Years later, I found myself studying abroad in the quaint village of San Pedro, La Laguna, Guatemala. I was living with a host family, and it just so happened that their oldest daughter was working on an assignment for school on myths and legends. I asked her about it, and sure enough, La Llorona was one of the myths she was writing about. I remember her saying that it was a silly assignment. But when I asked her if she believed in the story of the wailing woman, she shook her head, and smiled, telling me she doesn’t really like to think too much about it. She eventually admitted that it did scare her, but that she doesn’t really believe in such things.
Isn’t it fascinating that I grew up knowing of the same urban legend from my mexican grandmother, as this young girl who has spend her whole life in Guatemala? Mind you, the countries are not far apart, but they are still two separate cultures, with completely different societal development. How did that legend spread so smoothly across Central America and over so many years?

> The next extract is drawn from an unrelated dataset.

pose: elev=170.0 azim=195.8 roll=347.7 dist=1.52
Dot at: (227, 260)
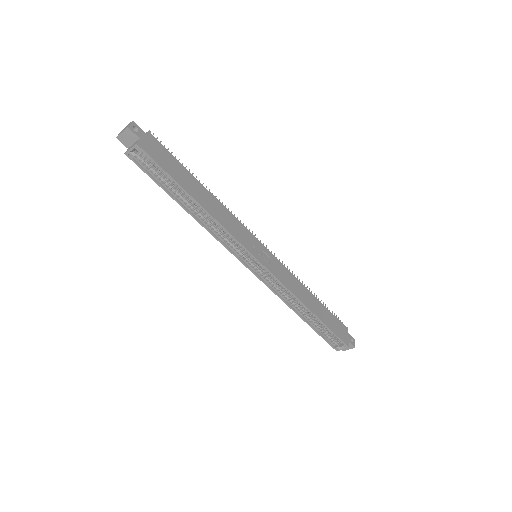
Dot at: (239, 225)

I don’t blame her for being shy on the subject, but I find it interesting how so many people don’t want to openly admit their belief in something strange, or supernatural. But in today’s world, look how lucrative horror films are. Look how much money we throw at run down buildings during halloween to get a real “haunted house” experience. If so many people did not believe in such ideologies, why would they get so frightened? How can you be scared of something that you don’t believe in? Maybe it’s just still taboo to speak of things that are unexplainable. Could it be that we are still fearful of being persecuted for a belief system unlike our neighbors?